Upon the totality of all the facts—the continued dealings and course of conduct between Zeiss Jena and Ereona—it does not offend “traditional notions of fair play and substantial justice” to require Zeiss Jena to defend the suit here. In the light of the continued representation of its interests by Ereona, it will suffer no inconvenience, especially so since it has in this and other courts sought to defeat the very claims now advanced by the plaintiffs in the pending suit. This conclusion makes it unnecessary to detail various other factors relied upon by the plaintiffs, such as the listing of Zeiss Jena in the building directory where En-cona is located and in the New York City telephone directory, or those advanced by the defendants in resisting jurisdiction. While they may have bearing in some situations, they are not of special significance in the instant case.

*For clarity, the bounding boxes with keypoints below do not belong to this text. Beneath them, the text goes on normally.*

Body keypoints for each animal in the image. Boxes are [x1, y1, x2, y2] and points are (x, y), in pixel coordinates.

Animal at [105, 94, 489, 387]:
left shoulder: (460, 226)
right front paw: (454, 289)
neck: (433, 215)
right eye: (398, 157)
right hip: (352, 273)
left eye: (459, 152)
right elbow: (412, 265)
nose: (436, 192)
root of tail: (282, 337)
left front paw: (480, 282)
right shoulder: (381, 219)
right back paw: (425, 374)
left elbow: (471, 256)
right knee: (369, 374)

The same facts which support jurisdiction also warrant the conclusion that Ereona at the time of service was a managing agent of Zeiss Jena within Rule 4(d) (3).

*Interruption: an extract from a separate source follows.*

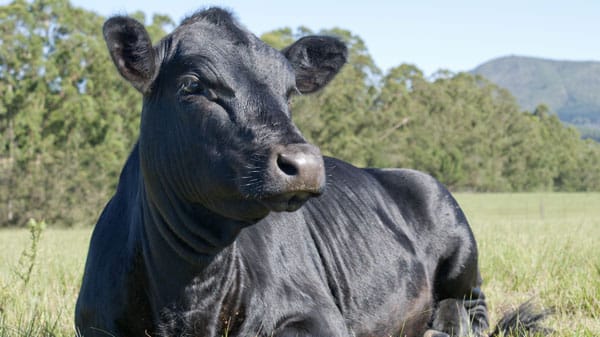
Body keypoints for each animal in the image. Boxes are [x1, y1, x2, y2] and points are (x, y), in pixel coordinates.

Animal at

*615The motion to dismiss for lack of jurisdiction of Zeiss Jena and to quash service of process is denied. The motion for leave to appeal pursuant to section 1292 (b) of Title 28 United States Code, is likewise denied.

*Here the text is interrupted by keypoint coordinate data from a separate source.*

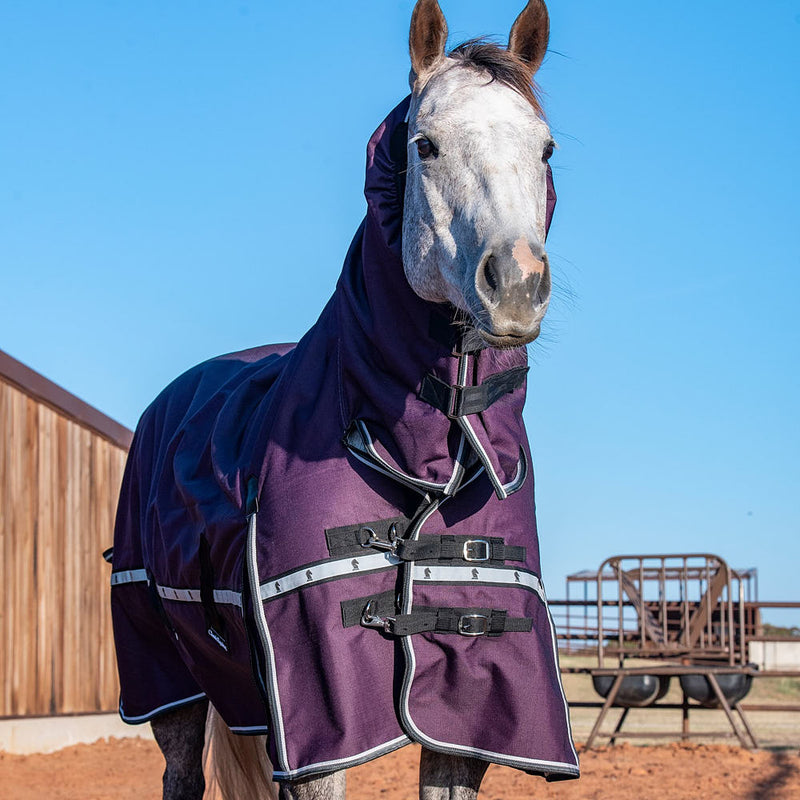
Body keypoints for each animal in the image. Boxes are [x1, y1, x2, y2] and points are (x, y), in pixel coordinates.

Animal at [109, 2, 578, 798]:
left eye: (545, 150)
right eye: (425, 144)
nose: (516, 284)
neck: (416, 455)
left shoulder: (469, 711)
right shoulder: (318, 710)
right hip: (167, 675)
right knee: (180, 772)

. Two other corporations are named as defendants, but they play no part in the present motion.
. 326 U.S. 310, 66 S.Ct. 154, 90 L.Ed. 95 (1945).
. While the plaintiffs served the summons and complaint on Steelmasters and Erco-na as a managing agent for Zeiss Jena, the papers make it clear that for the purposes of this motion the contention is that at and prior to the service of process, Ercona was the managing agent.
. Cf. McGee v. International Life Ins. Co., 355 U.S. 220, 78 S.Ct. 199, 2 L.Ed.2d 223 (1957); French v. Gibbs Corp., 189 F.2d 787 (2d Cir.1951); Bomze v. Nardis Sportswear, Inc., 165 F.2d 33 (2d Cir. 1948); Hutchinson v. Chase & Gilbert, 45 F.2d 139 (2d Cir.1930).
. Jaftex Corp. v. Randolph Mills, Inc., 282 F.2d 508 (2d Cir.1960). The claim there was in negligence and jurisdiction rested on diversity; in the instance case the claim rests upon a federal statute.
. 186 F.2d 707 (2d Cir.), cert. denied, 342 U.S. 817, 72 S.Ct. 31, 96 L.Ed. 618 (1951).
. 267 U.S. 333, 45 S.Ct. 250, 69 L.Ed. 634 (1925).
. Notice of opposition filed by Ercona in the United States Patent Office (Plaintiff’s Exhibit R).
. With the exception of Werra cameras and, at times, binoculars,
. In addition to Werra cameras, the following were excluded: photographic lenses mounted in cameras, field and opera glasses, and surveying apparatus.
. Under a stipulation of the parties precise figures have not been furnished.
. Cf. United States v. Scophony Corp., 333 U.S. 795, 814, 68 S.Ct. 855, 92 L.Ed. 1091 (1948).
. An affiliate of Carl Zeiss, Jena.
. See generally, G. H. Mumm Champagne v. Eastern Wine Corp., 142 F.2d 499 (2d Cir.), cert. denied, 323 U.S. 715, 65 S. Ct. 41, 89 L.Ed. 575 (1944); Scandinavia Belting Co. v. Asbestos & Rubber Works of America, Inc., 257 F. 937 (2d Cir.), cert. denied, 250 U.S. 644, 39 S.Ct. 494, 63 L.Ed. 1186 (1919).
. Cf. McGee v. International Life Ins. Co., 355 U.S. 220, 222, 78 S.Ct. 199, 2 L.Ed. 2d 223 (1957).